La Muroni, già presidente di Legambiente, e politica italiana attiva sui temi sociali, ha tenuto testa alle Forze dell’ordine che gestivano l’uscita dei migranti dalla struttura e disobbedito all’invito a spostarsi. La scena è stata ripresa da telecamere e telefonini dei presenti ed è diventata subito virale sui social.

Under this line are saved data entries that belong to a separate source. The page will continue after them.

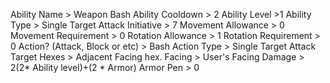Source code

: Ability Name > Weapon Bash
Ability Cooldown > 2
Ability Level >1
Ability Type > Single Target Attack
Initiative > 7
Movement Allowance > 0
Movement Requirement > 0
Rotation Allowance > 1
Rotation Requirement > 0
Action? (Attack, Block or etc) >
Bash
	Action Type > Single Target Attack
	Target Hexes > Adjacent Facing hex.
	Facing > User's Facing
	Damage > 2(2* Ability level)+(2 * Armor)
	Armor Pen > 0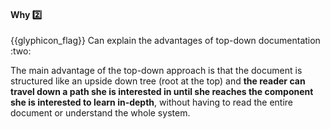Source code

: <div id="title">

#### Why :two:

</div>
<span id="outcomes">{{glyphicon_flag}} Can explain the advantages of top-down documentation :two:</span>

<div id="body">

The main advantage of the top-down approach is that the document is structured like an upside down tree (root at the top) and **the reader can travel down a path she is interested in until she reaches the component she is interested to learn in-depth**, without having to read the entire document or understand the whole system.

</div>

<div id="extras">
</div>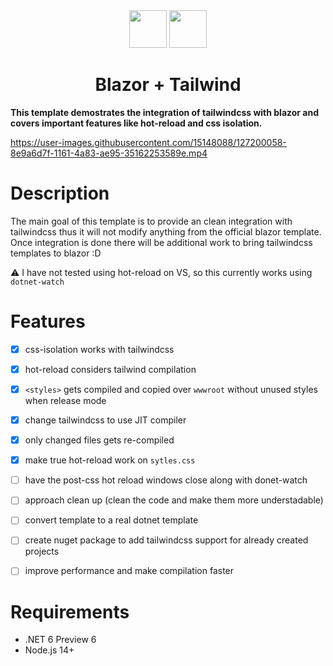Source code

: <div align="center">
  <img height="60" src="https://upload.wikimedia.org/wikipedia/commons/d/d0/Blazor.png">
  <img height="60" src="https://www.markusantonwolf.com/media/pages/blog/tailwind-css/265298487-1596675041/tailwind-css-logo.svg">
  <h1>Blazor + Tailwind</h1>
</div>

**This template demostrates the integration of tailwindcss with blazor and covers important features like hot-reload and css isolation.**

https://user-images.githubusercontent.com/15148088/127200058-8e9a6d7f-1161-4a83-ae95-35162253589e.mp4

# Description
The main goal of this template is to provide an clean integration with tailwindcss thus it will not modify anything from the official blazor template. Once integration is done there will be additional work to bring tailwindcss templates to blazor :D

⚠️ I have not tested using hot-reload on VS, so this currently works using `dotnet-watch`

# Features
- [x] css-isolation works with tailwindcss
- [x] hot-reload considers tailwind compilation
- [x] `<styles>` gets compiled and copied over `wwwroot` without unused styles when release mode
- [x] change tailwindcss to use JIT compiler
- [x] only changed files gets re-compiled
- [x] make true hot-reload work on `sytles.css`
- [ ] have the post-css hot reload windows close along with donet-watch
- [ ] approach clean up (clean the code and make them more understadable)
- [ ] convert template to a real dotnet template
- [ ] create nuget package to add tailwindcss support for already created projects
- [ ] improve performance and make compilation faster


# Requirements 
- .NET 6 Preview 6
- Node.js 14+
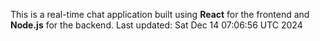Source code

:This is a real-time chat application built using **React** for the frontend and **Node.js** for the backend.
Last updated: Sat Dec 14 07:06:56 UTC 2024
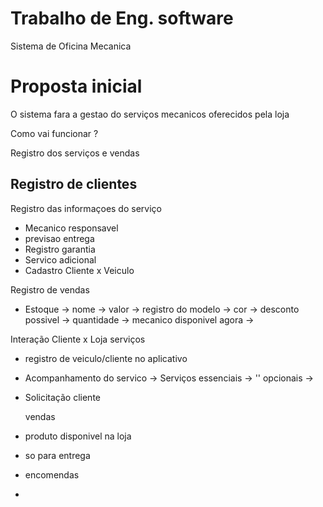 # Trabalho de Eng. software

Sistema de Oficina Mecanica

# Proposta inicial

O sistema fara a gestao do serviços mecanicos oferecidos pela loja

Como vai funcionar ?

Registro dos serviços e vendas

Registro de clientes
  - 

Registro das informaçoes do serviço
  - Mecanico responsavel
  - previsao entrega
  - Registro garantia
  - Servico adicional
  - Cadastro Cliente x Veiculo

Registro de vendas
  - Estoque -> nome -> valor -> registro do modelo -> cor -> desconto possivel -> quantidade -> mecanico disponivel agora ->

Interação Cliente x Loja
    serviços
  - registro de veiculo/cliente no aplicativo
  - Acompanhamento do servico -> Serviços essenciais -> '' opcionais ->
  - Solicitação cliente
   
    vendas 
  - produto disponivel na loja 
  - so para entrega
  - encomendas 
  -   
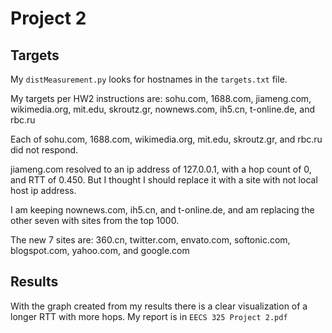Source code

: # Project 2

## Targets

My `distMeasurement.py` looks for hostnames in the `targets.txt` file.

My targets per HW2 instructions are: sohu.com, 1688.com, jiameng.com, wikimedia.org,
mit.edu, skroutz.gr, nownews.com, ih5.cn, t-online.de, and rbc.ru

Each of sohu.com, 1688.com, wikimedia.org, mit.edu, skroutz.gr, and rbc.ru did not respond.

jiameng.com resolved to an ip address of 127.0.0.1, with a hop count of 0, and RTT of 0.450. But I thought I should replace it with a site with not local host ip address.

I am keeping nownews.com, ih5.cn, and t-online.de, and am replacing the other seven with sites from the top 1000.

The new 7 sites are: 360.cn, twitter.com, envato.com, softonic.com, blogspot.com, yahoo.com, and google.com

## Results

With the graph created from my results there is a clear visualization of a longer RTT with more hops. My report is in `EECS 325 Project 2.pdf`
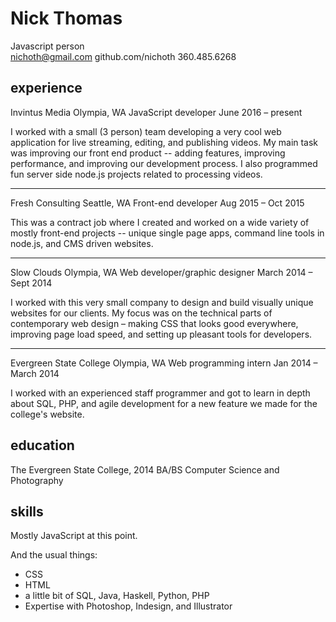 # Nick Thomas

Javascript person  
nichoth@gmail.com
github.com/nichoth
360.485.6268


## experience

Invintus Media
Olympia, WA
JavaScript developer
June 2016 &ndash; present

I worked with a small (3 person) team developing a very cool web application for live streaming, editing, and publishing videos. My main task was improving our front end product -- adding features, improving performance, and improving our development process. I also programmed fun server side node.js projects related to processing videos.

------------

Fresh Consulting
Seattle, WA
Front-end developer
Aug 2015 &ndash; Oct 2015

This was a contract job where I created and worked on a wide variety of mostly front-end projects -- unique single page apps, command line tools in node.js, and CMS driven websites.  

-------------------

Slow Clouds
Olympia, WA
Web developer/graphic designer
March 2014 &ndash; Sept 2014

I worked with this very small company to design and build visually unique websites for our clients. My focus was on the technical parts of contemporary web design &ndash; making CSS that looks good everywhere, improving page load speed, and setting up pleasant tools for developers.

----------------

Evergreen State College
Olympia, WA
Web programming intern
Jan 2014 &ndash; March 2014

I worked with an experienced staff programmer and got to learn in depth about SQL, PHP, and agile development for a new feature we made for the college's website.


## education

The Evergreen State College, 2014
BA/BS Computer Science and Photography


## skills

Mostly JavaScript at this point.

And the usual things:
* CSS
* HTML
* a little bit of SQL, Java, Haskell, Python, PHP
* Expertise with Photoshop, Indesign, and Illustrator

“Stiamo parlando di persone e non di animali. Persone che hanno diritto di sapere dove vanno e madri che devono sapere se stasera potranno dare da mangiare ai propri figli. Il piano è già stato scritto e l’obiettivo è di svuotare il centro. Non metto in discussione l’atto ma il metodo”. Ha spiegato Muroni ai giornalisti presenti: “Questa suddivisione deve essere fatta con gli ospiti del centro. In aula abbiamo chiesto al governo di riferire sulla vicenda e dai banchi della Lega e Fratelli d’Italia sono partiti gli applausi. Tutto questo mi spaventa molto. È un problema del Paese”.

La parlamentare ha poi riferito che dalla Prefettura hanno dato garanzia sul percorso di alcuni ospiti. Presenti nel centro, alcune donne, vittime di tratta, bambini e persone cha hanno subito abusi. “Vorrei avere garanzie”, ha aggiunto Muroni. “Non dimentichiamoci di essere un Paese civile”. E anche per i lavoratori della cooperativa che “perderanno il lavoro è un dramma. Anche per loro nessun piano di ricollocamento. Evidentemente siamo già in campagna elettorale”. Oggi dal Cara di Castelnuovo partiranno 75 ospiti suddivisi in tre pullman.